→ What is expected:
Scan the entries below, and for each line that includes the word "https", make a copy.

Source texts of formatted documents
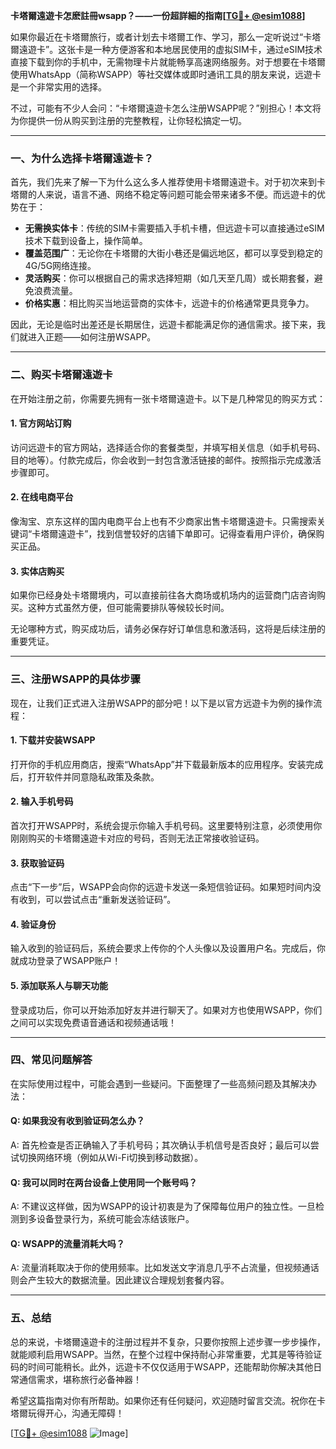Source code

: **卡塔爾遠遊卡怎麽註冊wsapp？——一份超詳細的指南[[TG💪+ @esim1088](https://t.me/s/esim1088)]**

如果你最近在卡塔爾旅行，或者计划去卡塔爾工作、学习，那么一定听说过“卡塔爾遠遊卡”。这张卡是一种方便游客和本地居民使用的虚拟SIM卡，通过eSIM技术直接下载到你的手机中，无需物理卡片就能畅享高速网络服务。对于想要在卡塔爾使用WhatsApp（简称WSAPP）等社交媒体或即时通讯工具的朋友来说，远遊卡是一个非常实用的选择。

不过，可能有不少人会问：“卡塔爾遠遊卡怎么注册WSAPP呢？”别担心！本文将为你提供一份从购买到注册的完整教程，让你轻松搞定一切。

---

### **一、为什么选择卡塔爾遠遊卡？**
首先，我们先来了解一下为什么这么多人推荐使用卡塔爾遠遊卡。对于初次来到卡塔爾的人来说，语言不通、网络不稳定等问题可能会带来诸多不便。而远遊卡的优势在于：
- **无需换实体卡**：传统的SIM卡需要插入手机卡槽，但远遊卡可以直接通过eSIM技术下载到设备上，操作简单。
- **覆盖范围广**：无论你在卡塔爾的大街小巷还是偏远地区，都可以享受到稳定的4G/5G网络连接。
- **灵活购买**：你可以根据自己的需求选择短期（如几天至几周）或长期套餐，避免浪费流量。
- **价格实惠**：相比购买当地运营商的实体卡，远遊卡的价格通常更具竞争力。

因此，无论是临时出差还是长期居住，远遊卡都能满足你的通信需求。接下来，我们就进入正题——如何注册WSAPP。

---

### **二、购买卡塔爾遠遊卡**
在开始注册之前，你需要先拥有一张卡塔爾遠遊卡。以下是几种常见的购买方式：

#### **1. 官方网站订购**
访问远遊卡的官方网站，选择适合你的套餐类型，并填写相关信息（如手机号码、目的地等）。付款完成后，你会收到一封包含激活链接的邮件。按照指示完成激活步骤即可。

#### **2. 在线电商平台**
像淘宝、京东这样的国内电商平台上也有不少商家出售卡塔爾遠遊卡。只需搜索关键词“卡塔爾遠遊卡”，找到信誉较好的店铺下单即可。记得查看用户评价，确保购买正品。

#### **3. 实体店购买**
如果你已经身处卡塔爾境内，可以直接前往各大商场或机场内的运营商门店咨询购买。这种方式虽然方便，但可能需要排队等候较长时间。

无论哪种方式，购买成功后，请务必保存好订单信息和激活码，这将是后续注册的重要凭证。

---

### **三、注册WSAPP的具体步骤**
现在，让我们正式进入注册WSAPP的部分吧！以下是以官方远遊卡为例的操作流程：

#### **1. 下载并安装WSAPP**
打开你的手机应用商店，搜索“WhatsApp”并下载最新版本的应用程序。安装完成后，打开软件并同意隐私政策及条款。

#### **2. 输入手机号码**
首次打开WSAPP时，系统会提示你输入手机号码。这里要特别注意，必须使用你刚刚购买的卡塔爾遠遊卡对应的号码，否则无法正常接收验证码。

#### **3. 获取验证码**
点击“下一步”后，WSAPP会向你的远遊卡发送一条短信验证码。如果短时间内没有收到，可以尝试点击“重新发送验证码”。

#### **4. 验证身份**
输入收到的验证码后，系统会要求上传你的个人头像以及设置用户名。完成后，你就成功登录了WSAPP账户！

#### **5. 添加联系人与聊天功能**
登录成功后，你可以开始添加好友并进行聊天了。如果对方也使用WSAPP，你们之间可以实现免费语音通话和视频通话哦！

---

### **四、常见问题解答**
在实际使用过程中，可能会遇到一些疑问。下面整理了一些高频问题及其解决办法：

#### **Q: 如果我没有收到验证码怎么办？**
A: 首先检查是否正确输入了手机号码；其次确认手机信号是否良好；最后可以尝试切换网络环境（例如从Wi-Fi切换到移动数据）。

#### **Q: 我可以同时在两台设备上使用同一个账号吗？**
A: 不建议这样做，因为WSAPP的设计初衷是为了保障每位用户的独立性。一旦检测到多设备登录行为，系统可能会冻结该账户。

#### **Q: WSAPP的流量消耗大吗？**
A: 流量消耗取决于你的使用频率。比如发送文字消息几乎不占流量，但视频通话则会产生较大的数据流量。因此建议合理规划套餐内容。

---

### **五、总结**
总的来说，卡塔爾遠遊卡的注册过程并不复杂，只要你按照上述步骤一步步操作，就能顺利启用WSAPP。当然，在整个过程中保持耐心非常重要，尤其是等待验证码的时间可能稍长。此外，远遊卡不仅仅适用于WSAPP，还能帮助你解决其他日常通信需求，堪称旅行必备神器！

希望这篇指南对你有所帮助。如果你还有任何疑问，欢迎随时留言交流。祝你在卡塔爾玩得开心，沟通无障碍！

[[TG💪+ @esim1088](https://t.me/s/esim1088) ![Image](https://i.postimg.cc/4NQfJmqS/Snipaste-2025-05-13-00-14-12.png)]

→ Answer to the exercise:
: **卡塔爾遠遊卡怎麽註冊wsapp？——一份超詳細的指南[[TG💪+ @esim1088](https://t.me/s/esim1088)]**
[[TG💪+ @esim1088](https://t.me/s/esim1088) ![Image](https://i.postimg.cc/4NQfJmqS/Snipaste-2025-05-13-00-14-12.png)]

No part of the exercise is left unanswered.